Version comparison data:

▼

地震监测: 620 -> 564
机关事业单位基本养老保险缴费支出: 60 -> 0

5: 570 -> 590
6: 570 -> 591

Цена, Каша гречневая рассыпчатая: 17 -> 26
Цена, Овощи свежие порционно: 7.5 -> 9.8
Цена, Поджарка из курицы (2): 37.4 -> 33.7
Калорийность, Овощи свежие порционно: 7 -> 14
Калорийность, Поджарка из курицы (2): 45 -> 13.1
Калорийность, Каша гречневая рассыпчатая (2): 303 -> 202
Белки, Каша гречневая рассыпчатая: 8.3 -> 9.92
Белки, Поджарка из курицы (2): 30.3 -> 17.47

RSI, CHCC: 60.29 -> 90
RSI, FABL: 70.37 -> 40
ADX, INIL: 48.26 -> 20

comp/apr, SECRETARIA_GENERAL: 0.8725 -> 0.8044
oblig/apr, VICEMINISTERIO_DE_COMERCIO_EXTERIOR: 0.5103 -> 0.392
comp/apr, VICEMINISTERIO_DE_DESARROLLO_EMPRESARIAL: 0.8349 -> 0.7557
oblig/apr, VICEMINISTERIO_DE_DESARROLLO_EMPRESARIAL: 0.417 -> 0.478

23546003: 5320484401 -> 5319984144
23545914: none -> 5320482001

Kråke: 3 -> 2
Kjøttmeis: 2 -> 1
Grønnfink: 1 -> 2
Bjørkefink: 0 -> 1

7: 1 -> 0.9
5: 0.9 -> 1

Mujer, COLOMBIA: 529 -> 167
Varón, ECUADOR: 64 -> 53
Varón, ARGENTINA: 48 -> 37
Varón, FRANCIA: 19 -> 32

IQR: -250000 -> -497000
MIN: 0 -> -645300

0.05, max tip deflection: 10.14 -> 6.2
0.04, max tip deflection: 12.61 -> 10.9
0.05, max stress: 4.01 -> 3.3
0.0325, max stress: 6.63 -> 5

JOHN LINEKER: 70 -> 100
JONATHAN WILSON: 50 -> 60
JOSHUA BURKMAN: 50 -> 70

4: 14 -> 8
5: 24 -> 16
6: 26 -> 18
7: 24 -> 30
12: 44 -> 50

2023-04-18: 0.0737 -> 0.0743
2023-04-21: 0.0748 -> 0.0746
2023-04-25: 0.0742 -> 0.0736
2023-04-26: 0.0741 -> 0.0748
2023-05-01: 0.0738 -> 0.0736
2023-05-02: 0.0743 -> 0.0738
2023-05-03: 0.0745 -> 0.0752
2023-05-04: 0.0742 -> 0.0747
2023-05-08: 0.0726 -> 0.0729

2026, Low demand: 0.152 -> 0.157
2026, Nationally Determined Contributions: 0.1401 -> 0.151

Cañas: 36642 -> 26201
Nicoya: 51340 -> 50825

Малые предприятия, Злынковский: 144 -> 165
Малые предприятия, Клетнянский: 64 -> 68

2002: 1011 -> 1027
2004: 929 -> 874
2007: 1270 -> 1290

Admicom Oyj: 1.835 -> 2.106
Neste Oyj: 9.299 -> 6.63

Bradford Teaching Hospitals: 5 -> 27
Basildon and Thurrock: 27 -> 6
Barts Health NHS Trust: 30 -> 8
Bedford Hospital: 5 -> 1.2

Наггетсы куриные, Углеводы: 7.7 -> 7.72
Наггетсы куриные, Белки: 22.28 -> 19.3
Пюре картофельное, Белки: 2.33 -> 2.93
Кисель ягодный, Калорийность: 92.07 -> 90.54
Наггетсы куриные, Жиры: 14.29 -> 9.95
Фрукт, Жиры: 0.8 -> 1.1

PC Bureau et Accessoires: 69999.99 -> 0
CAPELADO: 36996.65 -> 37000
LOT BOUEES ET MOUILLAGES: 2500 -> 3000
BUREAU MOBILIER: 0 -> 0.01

▲

Task statement
Every record above is to be transcribed exactly.

Answer to this task
地震监测: 620 -> 564
机关事业单位基本养老保险缴费支出: 60 -> 0

5: 570 -> 590
6: 570 -> 591

Цена, Каша гречневая рассыпчатая: 17 -> 26
Цена, Овощи свежие порционно: 7.5 -> 9.8
Цена, Поджарка из курицы (2): 37.4 -> 33.7
Калорийность, Овощи свежие порционно: 7 -> 14
Калорийность, Поджарка из курицы (2): 45 -> 13.1
Калорийность, Каша гречневая рассыпчатая (2): 303 -> 202
Белки, Каша гречневая рассыпчатая: 8.3 -> 9.92
Белки, Поджарка из курицы (2): 30.3 -> 17.47

RSI, CHCC: 60.29 -> 90
RSI, FABL: 70.37 -> 40
ADX, INIL: 48.26 -> 20

comp/apr, SECRETARIA_GENERAL: 0.8725 -> 0.8044
oblig/apr, VICEMINISTERIO_DE_COMERCIO_EXTERIOR: 0.5103 -> 0.392
comp/apr, VICEMINISTERIO_DE_DESARROLLO_EMPRESARIAL: 0.8349 -> 0.7557
oblig/apr, VICEMINISTERIO_DE_DESARROLLO_EMPRESARIAL: 0.417 -> 0.478

23546003: 5320484401 -> 5319984144
23545914: none -> 5320482001

Kråke: 3 -> 2
Kjøttmeis: 2 -> 1
Grønnfink: 1 -> 2
Bjørkefink: 0 -> 1

7: 1 -> 0.9
5: 0.9 -> 1

Mujer, COLOMBIA: 529 -> 167
Varón, ECUADOR: 64 -> 53
Varón, ARGENTINA: 48 -> 37
Varón, FRANCIA: 19 -> 32

IQR: -250000 -> -497000
MIN: 0 -> -645300

0.05, max tip deflection: 10.14 -> 6.2
0.04, max tip deflection: 12.61 -> 10.9
0.05, max stress: 4.01 -> 3.3
0.0325, max stress: 6.63 -> 5

JOHN LINEKER: 70 -> 100
JONATHAN WILSON: 50 -> 60
JOSHUA BURKMAN: 50 -> 70

4: 14 -> 8
5: 24 -> 16
6: 26 -> 18
7: 24 -> 30
12: 44 -> 50

2023-04-18: 0.0737 -> 0.0743
2023-04-21: 0.0748 -> 0.0746
2023-04-25: 0.0742 -> 0.0736
2023-04-26: 0.0741 -> 0.0748
2023-05-01: 0.0738 -> 0.0736
2023-05-02: 0.0743 -> 0.0738
2023-05-03: 0.0745 -> 0.0752
2023-05-04: 0.0742 -> 0.0747
2023-05-08: 0.0726 -> 0.0729

2026, Low demand: 0.152 -> 0.157
2026, Nationally Determined Contributions: 0.1401 -> 0.151

Cañas: 36642 -> 26201
Nicoya: 51340 -> 50825

Малые предприятия, Злынковский: 144 -> 165
Малые предприятия, Клетнянский: 64 -> 68

2002: 1011 -> 1027
2004: 929 -> 874
2007: 1270 -> 1290

Admicom Oyj: 1.835 -> 2.106
Neste Oyj: 9.299 -> 6.63

Bradford Teaching Hospitals: 5 -> 27
Basildon and Thurrock: 27 -> 6
Barts Health NHS Trust: 30 -> 8
Bedford Hospital: 5 -> 1.2

Наггетсы куриные, Углеводы: 7.7 -> 7.72
Наггетсы куриные, Белки: 22.28 -> 19.3
Пюре картофельное, Белки: 2.33 -> 2.93
Кисель ягодный, Калорийность: 92.07 -> 90.54
Наггетсы куриные, Жиры: 14.29 -> 9.95
Фрукт, Жиры: 0.8 -> 1.1

PC Bureau et Accessoires: 69999.99 -> 0
CAPELADO: 36996.65 -> 37000
LOT BOUEES ET MOUILLAGES: 2500 -> 3000
BUREAU MOBILIER: 0 -> 0.01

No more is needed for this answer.